We find the expected value of that function the same way we found the average value of the above probabilities. This time, we want to find the average value of x (or p, as we were calling it before), so we weight each value of x by the above function, and then divide by the sum of the weights. For the numerator, this means integrating the above function multiplied by x. To do that, just copy and paste this into the calculator:

x * ((6!/(0!*6!))*exp((-((x-.5)^2))/(2*.0225))*(x^0*(1-x)^6)/(sqrt(2*3.14159*.0225)))

The denominator is just the sum of the function not multiplied by x, which we already did above (i.e., 0.042).

Plugging this into the definite integral calculator, we get:

0.01279096/0.04203334 = 0.304

So a team that goes 0-6 games will be, on average, about a .304 team (again, assuming our prior distribution is accurate). That’s not far from the answer you would get if you added 5.5 wins and 5.5 losses to the Giants’ record, which is Neil’s preferred method of regressing teams to the mean. A team that was 5.5-11.5 would have a 0.324 winning percentage.

Some additional notes, which, like everything else in this post, comes courtesy of Kincaid. This analysis assumes a prior that presumes nothing about the team in question other than the fact that it comes from a distribution of teams roughly like that we observe in the NFL. What if, in addition to knowing the 0-6 team plays in the NFL, we also know that the team has Manning, Victor Cruz, Hakeem Nicks, Jason Pierre-Paul, and is expected to be one of the better teams in the league? We can adjust the prior for that information as well. Our prior distribution, after accounting for the amount of talent we believe to be on the team, might have a mean record of 9-7.

This would give us:

p(A) = 0.338 (in Excel, this is simply “=1-NORM.DIST(9/16,0.5,0.15,TRUE)” — this means only 33.8% of teams have true ability levels of 9-7 or better

p(B) = 0.023797

p(B|A) = 0.0024

Now we get an expected winning percentage for the rest of the season of .349; in other words, we would put a new over/under on number of wins for the Giants this year at 3.5 wins. Of course, this all depends on what prior you assume (and we’ve ignored injuries and strength of schedule), but as long as you make reasonable assumptions, this process should provide a reasonable estimate.

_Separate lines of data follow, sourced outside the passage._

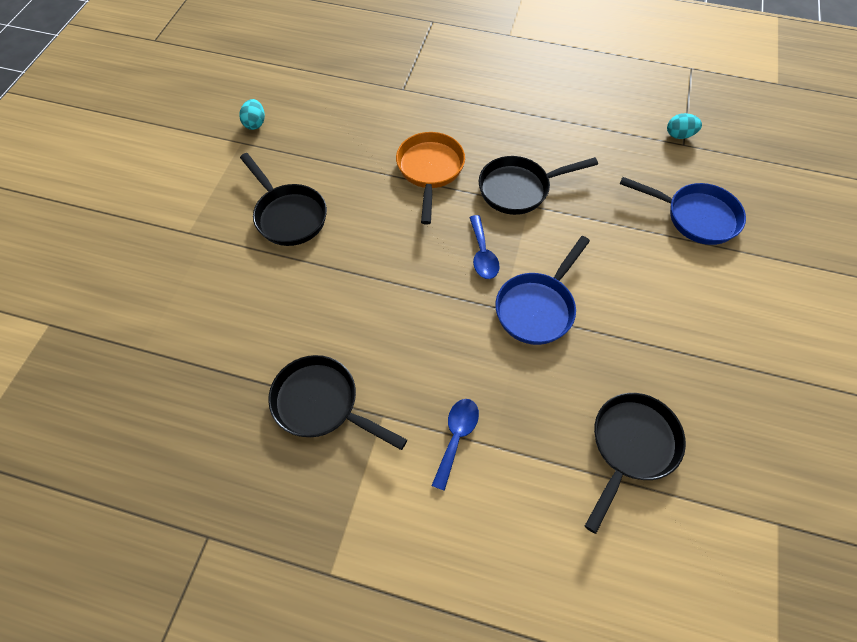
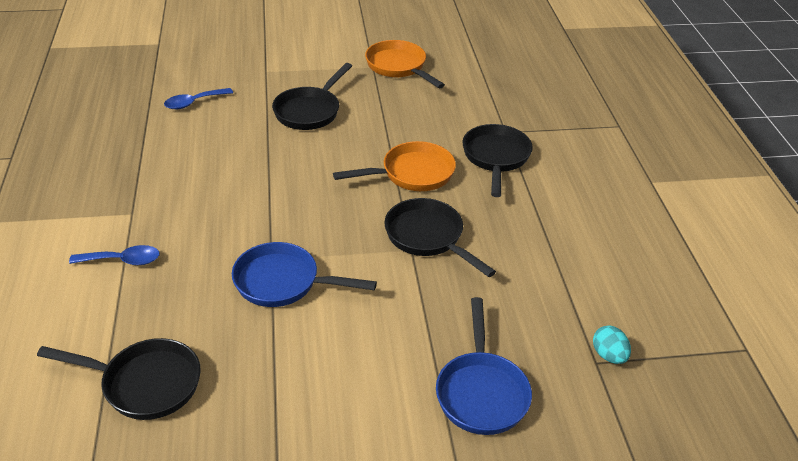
camera: 65 degrees right, 20 degrees down
(255, 123) = (398, 67): turquoise egg -> orange pan
(321, 404) = (133, 178): black pan -> black pan (495, 158)
(482, 254) = (329, 231): blue spoon -> blue spoon (193, 103)

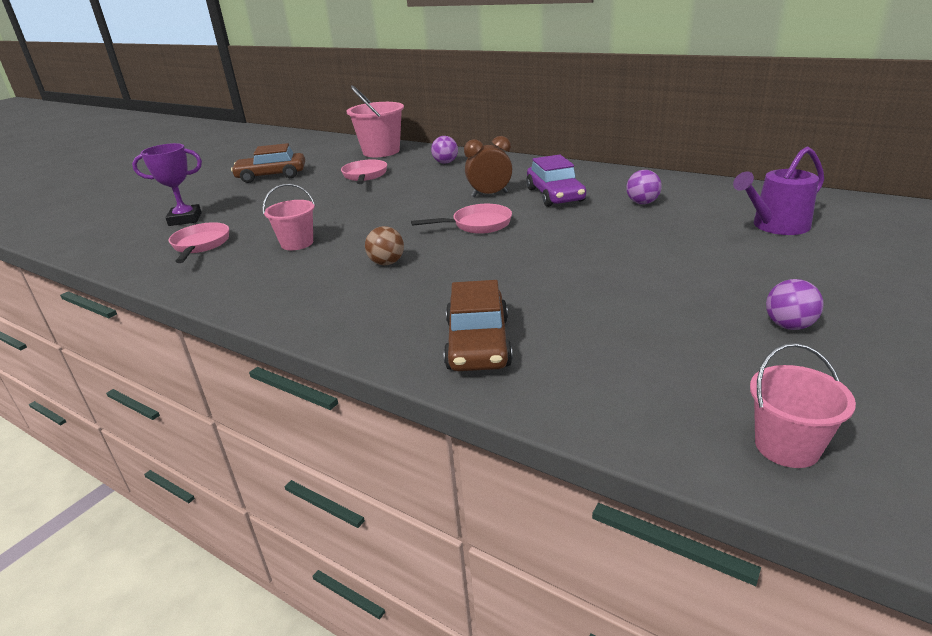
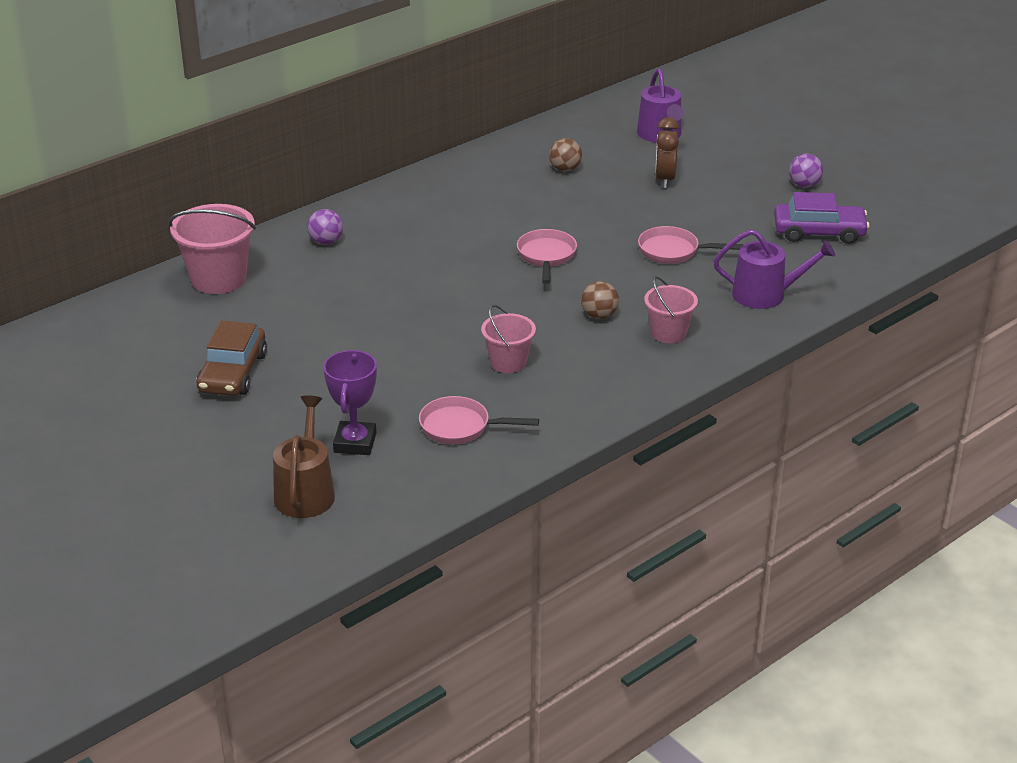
camera: 75 degrees left, 5 degrees up
(129, 218) = (305, 492): none -> brown watering can
(365, 176) = (317, 302): pink pan -> pink pan (673, 251)
(478, 343) = (765, 294): brown car -> purple watering can
(489, 194) = (469, 235): brown clock -> brown clock (665, 179)
(555, 195) = (505, 203): purple car -> purple car (819, 232)
(642, 203) = (565, 169): purple ball -> brown ball
(786, 446) = (912, 227): pink bucket -> pink bucket (668, 333)

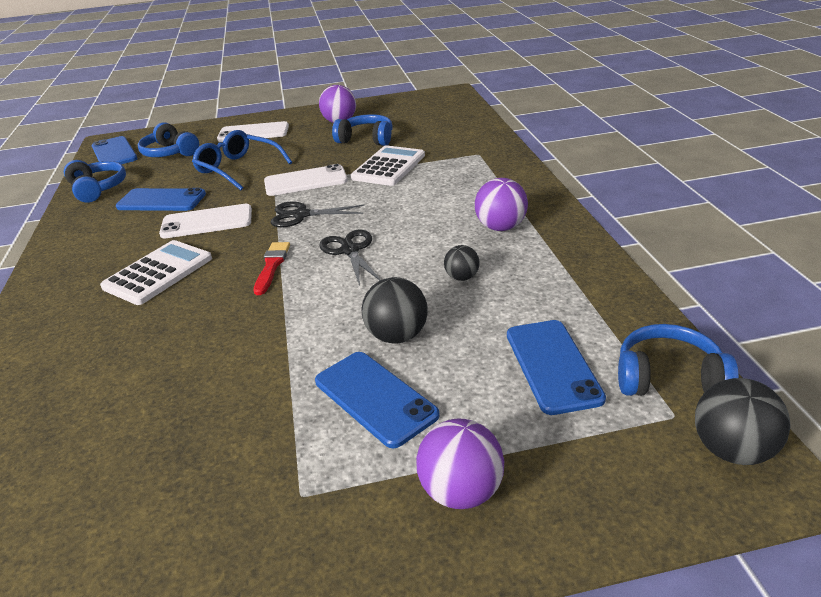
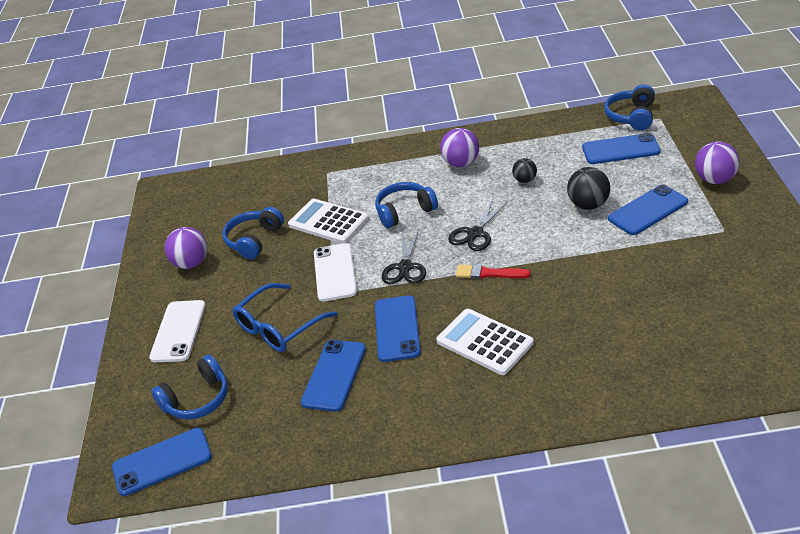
camera: 80 degrees left, 5 degrees up
(97, 189) = (276, 445): blue headphones -> blue headphones (405, 211)
(207, 222) = (397, 328): white phone -> blue phone
(350, 250) = (475, 233): black scissors -> black scissors turned 45 degrees counterclockwise
(732, 450) = (681, 106): black ball -> none

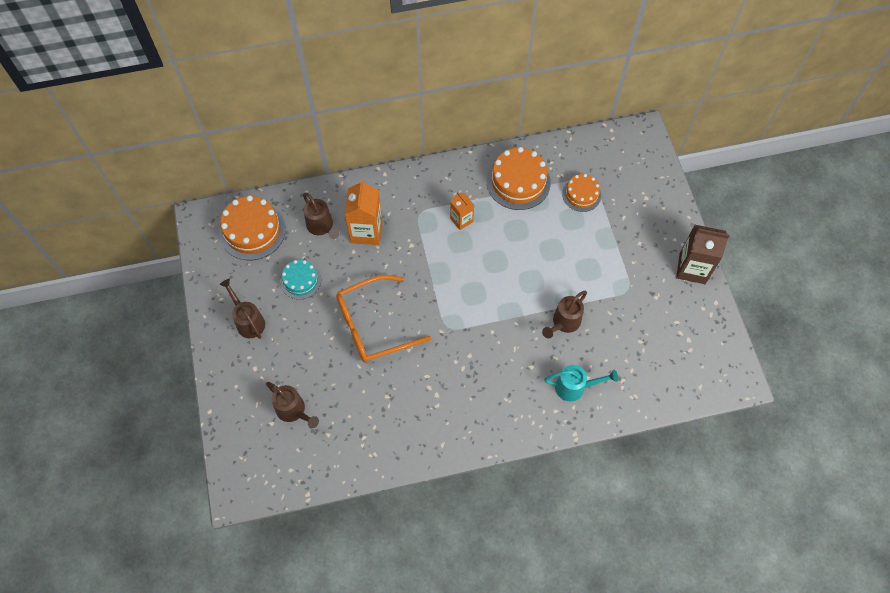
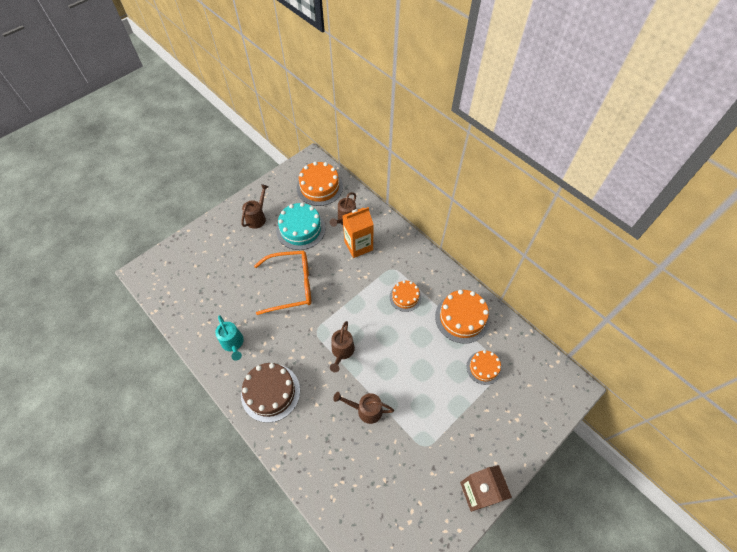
camera: 60 degrees right, 5 degrees down
(293, 411) = (209, 273): brown watering can -> brown watering can (342, 352)
(300, 281) = (300, 229): turquoise cake -> turquoise cake, size x1.66
(372, 326) = (292, 285): orange glasses -> orange glasses turned 135 degrees clockwise
(461, 220) = (405, 297): orange carton -> orange cake
(491, 406) = (270, 392): none -> brown cake
(575, 387) = (316, 446): turquoise watering can -> turquoise watering can (233, 344)

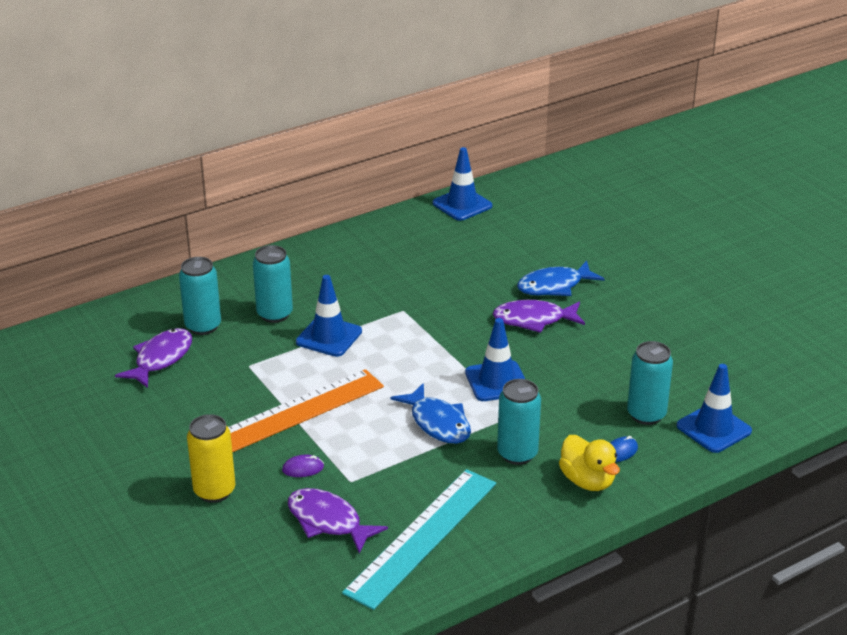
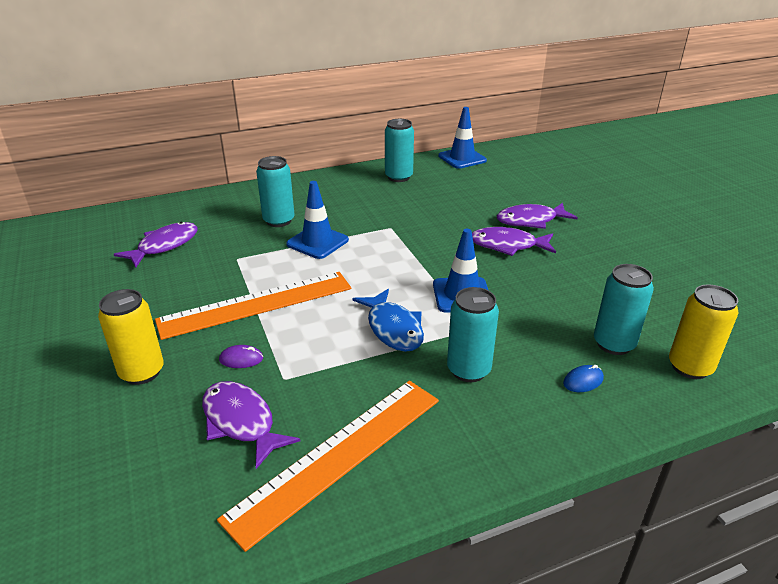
camera: 10 degrees right, 0 degrees up
(203, 326) = (214, 224): turquoise can -> turquoise can (398, 177)
(422, 536) = (338, 455): turquoise ruler -> orange ruler
(554, 286) = (530, 221): blue fish -> purple fish
(587, 481) = (543, 411): yellow duck -> none
(713, 428) = (690, 367): blue traffic cone -> yellow can

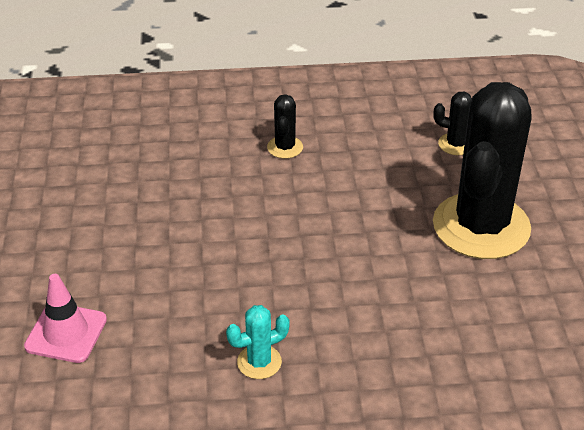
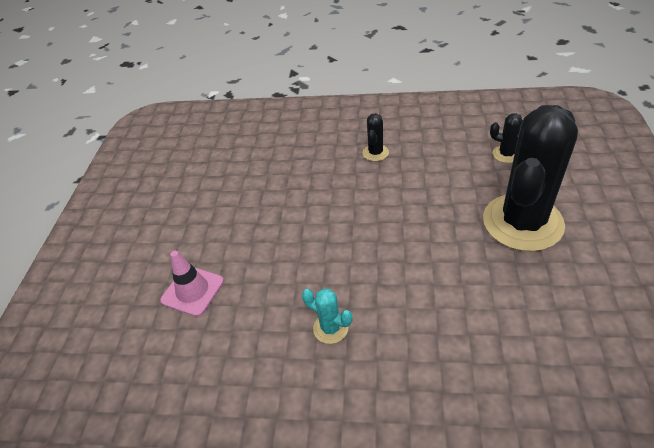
camera: 15 degrees right, 5 degrees up
(259, 362) = (330, 328): turquoise cactus -> turquoise cactus turned 45 degrees clockwise

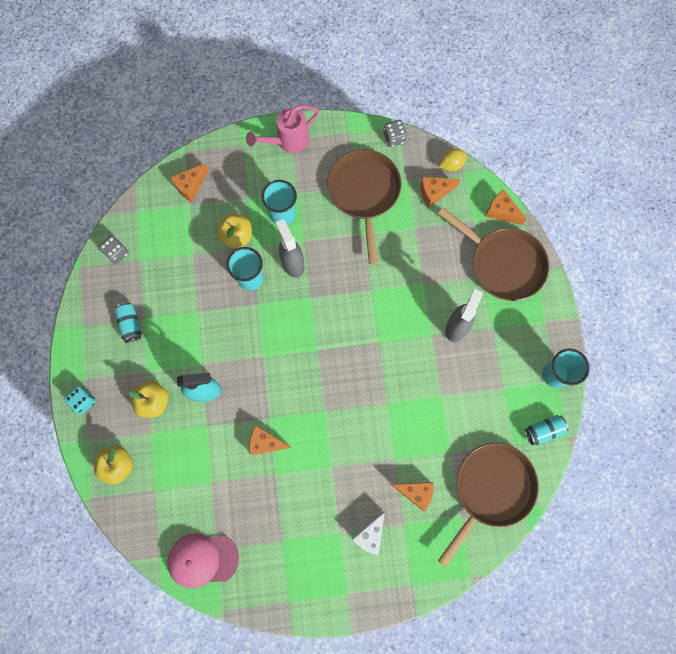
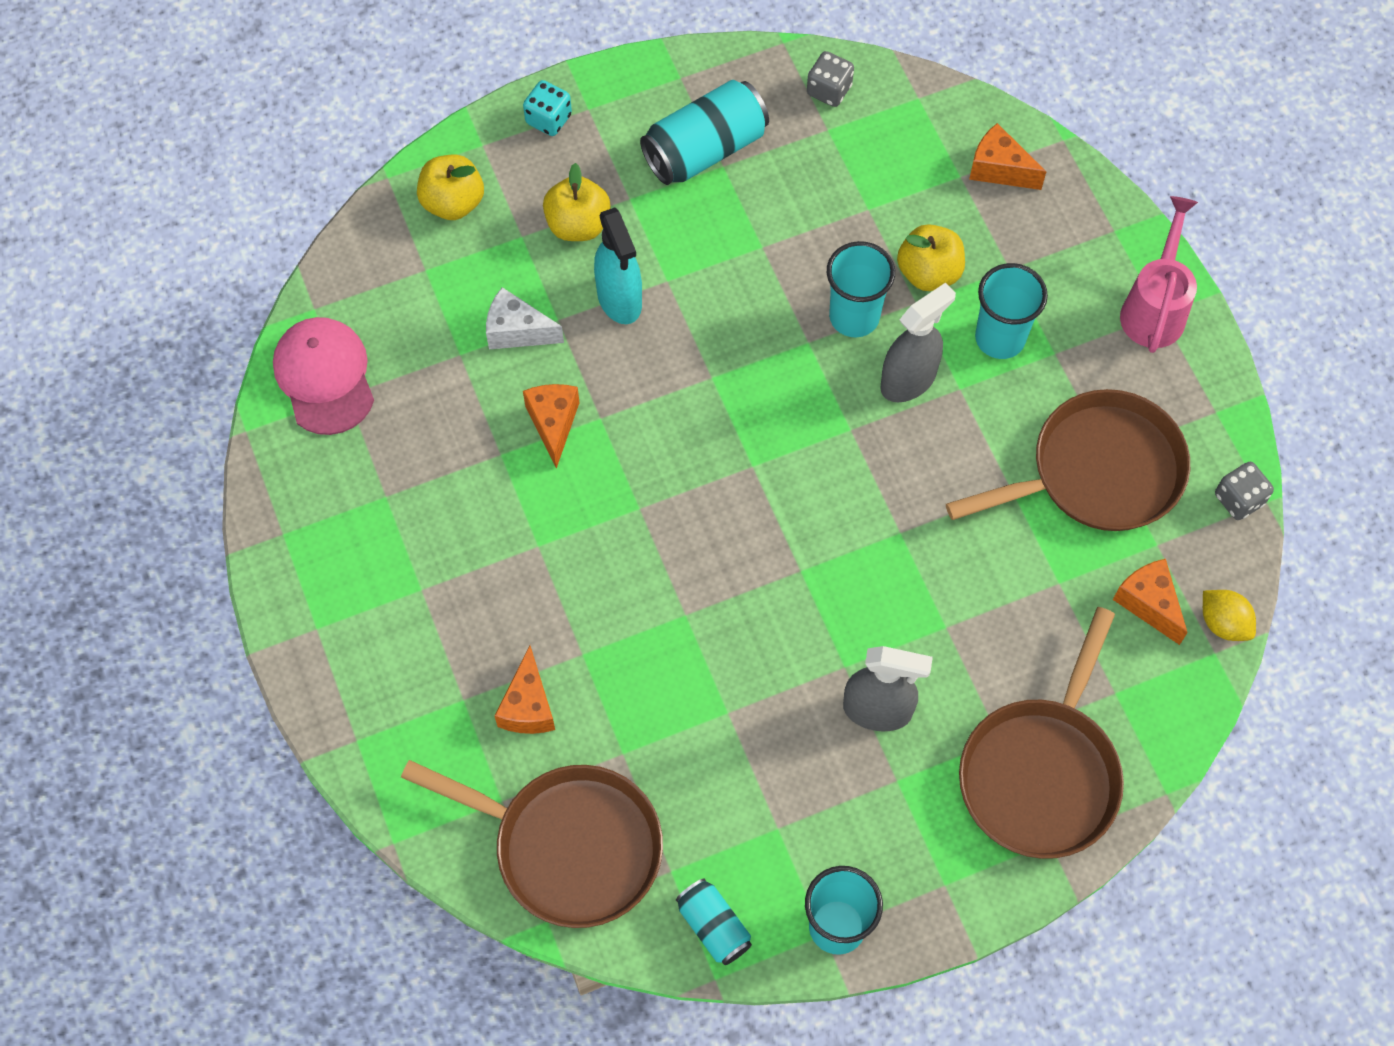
camera: 75 degrees right, 10 degrees down
(130, 324) = (705, 149): turquoise can -> turquoise can, size x1.74
(287, 141) = (1154, 307): pink watering can -> pink watering can turned 60 degrees clockwise
(370, 535) = (430, 643): white cheese -> white cheese (517, 331)
(501, 212) = (1155, 745): orange cheese -> none

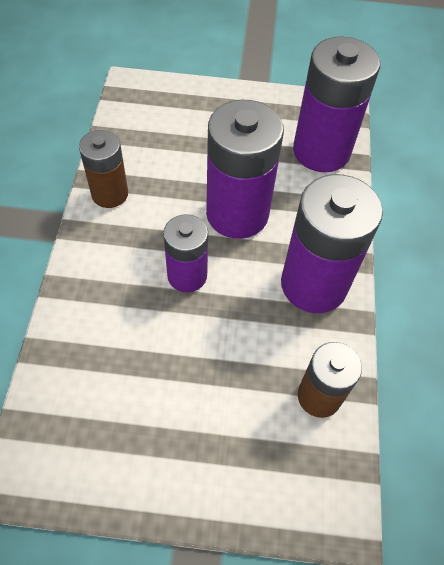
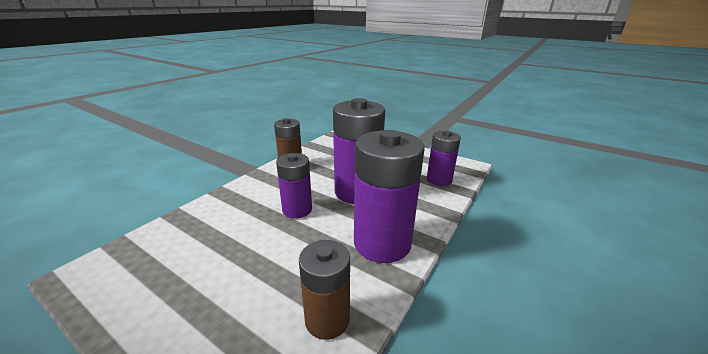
camera: 30 degrees right, 30 degrees down
(321, 151) = (439, 180): purple battery -> purple battery, size x0.59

1. From 2002 to 2012, the standard deviation of team winning percentages was 0.192. However, there’s a lot of noise in team winning percentages. The standard deviation in Pythagorean winning percentages was 0.173 over that same time period. There’s still some noise in Pythagorean winning percentage, too. What we want to use here is the spread of true talent — not observed production — in the NFL, which is certainly smaller than 0.192 and I would presume to be a bit smaller than 0.173, too. I’ll use 0.15, which is a somewhat round number, to estimate what the true standard deviation is for NFL teams. The variance is simply the square of the standard deviation, which is why I used 0.0225. Note that Kincaid stated that for baseball, the true standard deviation was 0.05, a much lower number. That may be appropriate for football, too, but a full discussion is outside the scope of this post. []
2. If you used a standard deviation for NFL team winning percentage of 0.05 instead of 0.15, that would be the result. In other words, the more tightly packed the teams are, the more likely it is that a good team is the one actually producing the 0-6 record []
• Richie

“Bayes Theorem”? You are giving me flashbacks to flunking out of college. (I eventually went back and graduated.)

• Chase Stuart

Sorry, Richie. Unfortunately, some problems can only be/are best solved by using Bayes Theorem. I’ve looked around, tho, and don’t see an easy way to do it in Excel.

• Richie

Chase, how easy would it be for you to see how many teams that finished the season .500 (or maybe include 9-7 and 7-9 teams), started the season 0-6. I’m curious if it might be close to that 1.56%.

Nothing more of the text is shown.